* WHAT NEEDS TO BE DONE
Reproduce the lines below verbatim, keeping every pose value and coordinate unchanged. Omit the pictures from your output.

┌──

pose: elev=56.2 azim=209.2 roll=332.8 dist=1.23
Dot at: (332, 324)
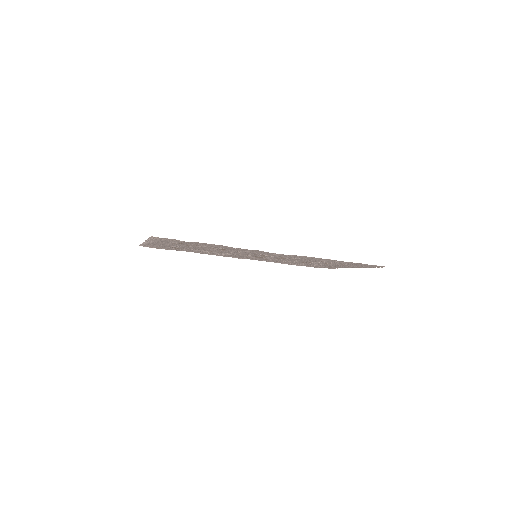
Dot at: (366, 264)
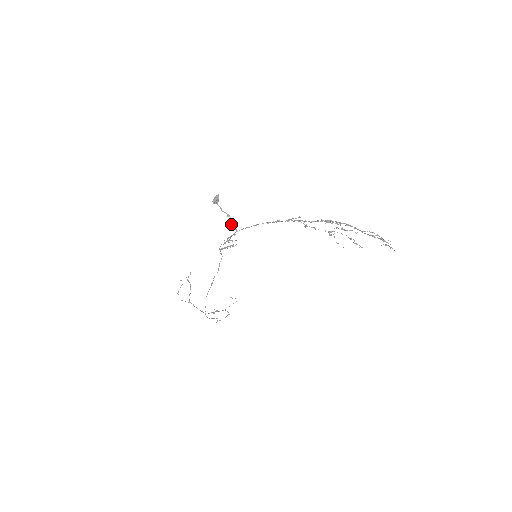
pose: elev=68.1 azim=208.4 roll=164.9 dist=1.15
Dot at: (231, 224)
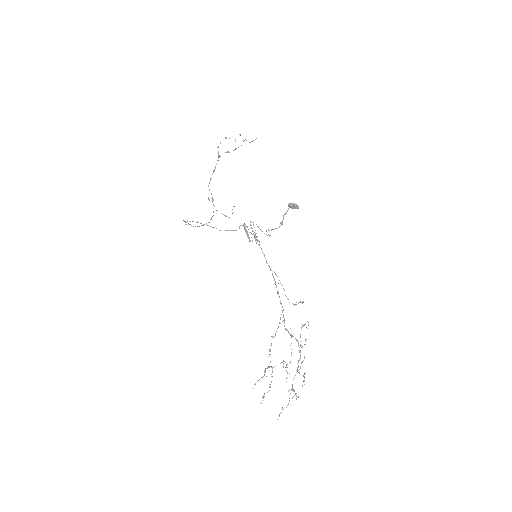
Dot at: (273, 229)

└──

* SOLUTION FOR THIS TASK
pose: elev=56.2 azim=209.2 roll=332.8 dist=1.23
Dot at: (332, 324)
Dot at: (366, 264)
pose: elev=68.1 azim=208.4 roll=164.9 dist=1.15
Dot at: (231, 224)
Dot at: (273, 229)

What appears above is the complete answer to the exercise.